What is being asked: Each line holding the string "shoulder" is to be copied from the data.
+ + + + + + +
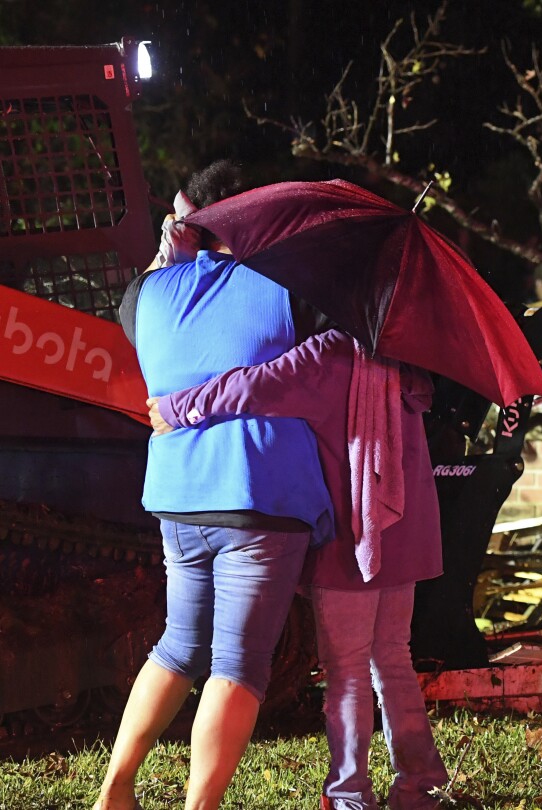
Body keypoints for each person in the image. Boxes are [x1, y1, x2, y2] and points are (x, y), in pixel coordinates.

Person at [95, 161, 334, 810]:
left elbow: (131, 305)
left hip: (176, 493)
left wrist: (168, 249)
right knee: (238, 665)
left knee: (179, 644)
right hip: (258, 494)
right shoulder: (288, 285)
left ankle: (115, 790)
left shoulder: (150, 296)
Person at [149, 329, 449, 810]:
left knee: (347, 671)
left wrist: (175, 407)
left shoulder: (329, 353)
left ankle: (351, 796)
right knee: (393, 658)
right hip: (404, 530)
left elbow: (251, 387)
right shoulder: (403, 355)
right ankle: (421, 785)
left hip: (356, 532)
+ + + + + + +
Finished task:
right shoulder: (288, 285)
left shoulder: (150, 296)
left shoulder: (329, 353)
right shoulder: (403, 355)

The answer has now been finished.